- O Globo
Polarização social pode gerar desordem e violência. Só os dois candidatos a presidente têm poder para conter seus seguidores
O Brasil vive um momento político sem precedentes e de muito risco. O eixo que organizou a vida político-partidária no últimos 24 anos, desde a eleição de FHC, em 1994, rompeu-se. O presidencialismo de coalizão, neste período, foi marcado pela disputa presidencial polarizada entre PSDB e PT. Ela organizava e articulava governo e oposição. Este duopólio partidário nunca foi ameaçado nas últimas seis eleições. Sem poder competir pela Presidência, os outros partidos miravam a coalizão. Buscavam fazer a maior bancada possível para compartilhar o poder pela via do apoio parlamentar ao presidente eleito. Nenhum presidente conseguiu eleger a maioria no Congresso com seu partido.
Dificilmente algum presidente conseguirá. Ao mirarem a coalizão, estes partidos parlamentares, principalmente o PMDB/MDB, passaram a organizar o jogo parlamentar orientando-o para a formação de coalizões majoritárias, independentemente do partido vencedor da disputa presidencial. Este sistema começou a naufragar com a revelação de um processo de corrupção político-empresarial abrangente, que atingiu as principais lideranças, tanto dos partidos presidenciais, PT e PSDB, quanto da maioria dos partidos parlamentares. Processo que o PSDB e o PT negaram ou não quiseram ver.
Diante da incapacidade dos dois partidos organizadores da vida política do país de dar respostas à indignação da sociedade com a corrupção e a perda progressiva, porém rápida, da qualidade das políticas públicas, prenunciava-se um realinhamento partidário, que começou nesta eleição presidencial. O PSDB, cujas bases sempre foram menos sólidas que as do PT, elegeu uma bancada anêmica para o Congresso. O PT perdeu 12 deputados. Deixou de eleger senadores importantes e ficou confinado ao Nordeste. Manteve-se como a primeira bancada na Câmara, e isso lhe permitirá estruturar a oposição, se perder o segundo turno, ou liderar uma coalizão, se ganhar, mas como muito menos força.
O vazio deixado pelo silêncio eloquente dos dois partidos em relação às ansiedades centrais da população foi ocupado pela voz mais estridente, de Jair Bolsonaro. Desalojou o PSDB do eixo presidencial e, ajudado por uma forte onda antipetista, quase se elege no primeiro turno. O pior desempenho petista nas presidenciais, apenas superado pelas candidaturas de Lula, no início de sua trajetória, em 1989 e 1994.
O realinhamento de 2018 desorganizou o sistema político-partidário que deu sustentação ao presidencialismo de coalizão por quase 25 anos.
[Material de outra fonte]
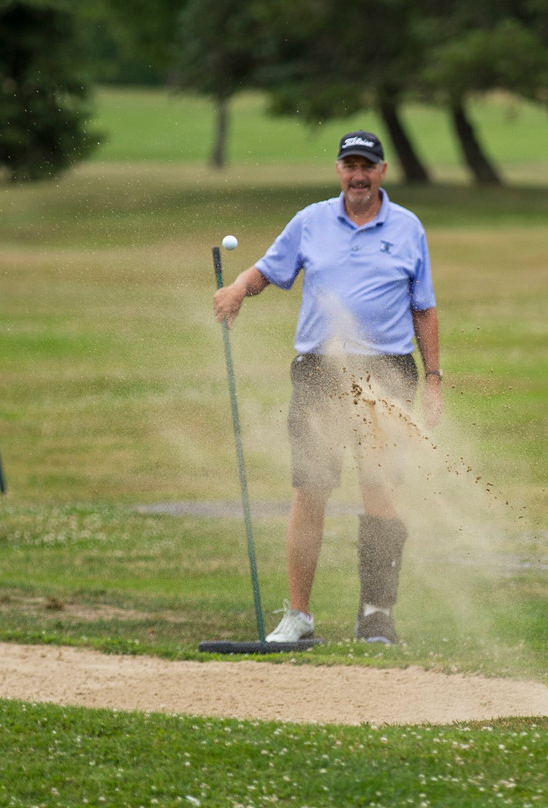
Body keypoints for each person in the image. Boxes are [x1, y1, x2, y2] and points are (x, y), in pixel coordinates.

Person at [213, 130, 443, 644]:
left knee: (379, 491)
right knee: (310, 490)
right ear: (339, 170)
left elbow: (423, 307)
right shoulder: (311, 221)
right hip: (319, 372)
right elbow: (267, 271)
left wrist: (432, 380)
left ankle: (376, 615)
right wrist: (237, 290)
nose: (357, 175)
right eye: (349, 165)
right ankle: (299, 616)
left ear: (382, 171)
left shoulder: (407, 229)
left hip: (385, 374)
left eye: (367, 166)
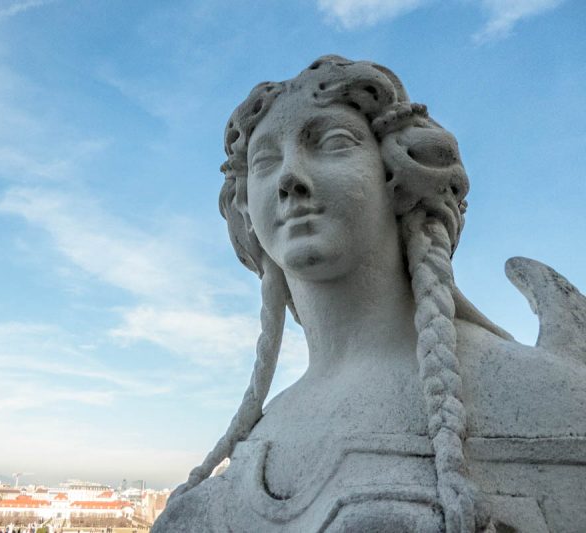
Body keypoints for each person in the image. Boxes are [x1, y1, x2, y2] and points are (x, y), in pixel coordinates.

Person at [152, 55, 586, 533]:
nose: (289, 178)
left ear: (398, 178)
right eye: (265, 161)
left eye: (333, 144)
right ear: (245, 207)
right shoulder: (272, 426)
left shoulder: (531, 391)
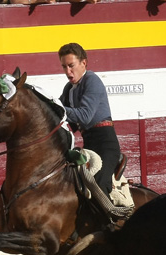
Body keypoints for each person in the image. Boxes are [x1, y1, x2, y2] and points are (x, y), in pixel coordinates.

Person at [58, 43, 121, 202]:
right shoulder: (68, 88)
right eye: (64, 67)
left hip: (105, 144)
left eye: (71, 66)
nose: (67, 71)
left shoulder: (92, 80)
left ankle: (110, 227)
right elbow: (61, 120)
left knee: (98, 185)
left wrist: (56, 107)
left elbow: (85, 116)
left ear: (83, 63)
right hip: (89, 147)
Mas nada colocou em seu lugar que pudesse reorganizá-lo melhor e de forma democrática. Ao contrário, provocou uma polarização extremada na sociedade e no sistema partidário sem precedentes nesses 30 anos de Terceira República. Acentuou a distância entre a maioria eleitoral do presidente e a nova maioria eleita pelo Congresso, qualquer que seja o eleito. A próxima Câmara terá 11partidos com bancadas de 28 a 56 deputados. Outros 19 partidos terão entre 1 e 13 deputados. As coalizões serão mais heterogêneas e mais distantes da visão do presidente.
A polarização social é perigosa. Alimenta impulsos extremos. Pode gerar desordem e violência. Só os dois candidatos a presidente têm poder para conter seus seguidores. O discurso de Bolsonaro até agora tem abrigado visões extremadas. Mesmo após o excepcional desempenho no primeiro turno. Caberá a ele desmobilizar esses sentimentos polares, acomodando-os nos limites institucionais da democracia pluralista.
Ele próprio precisará, se vitorioso, indicar a aceitação dos limites institucionais que a democracia impõe aos poderes do presidente da República. Não se pode desprezar os sinais de risco, nem desconsiderar o que as urnas nos estão dizendo. É uma situação delicada. A democracia brasileira passará por um teste inédito. Ela mostrou resistência a testes, choques e traumas até agora. Creio que os constituintes desenharam um sistema institucional robusto para evitar rupturas democráticas.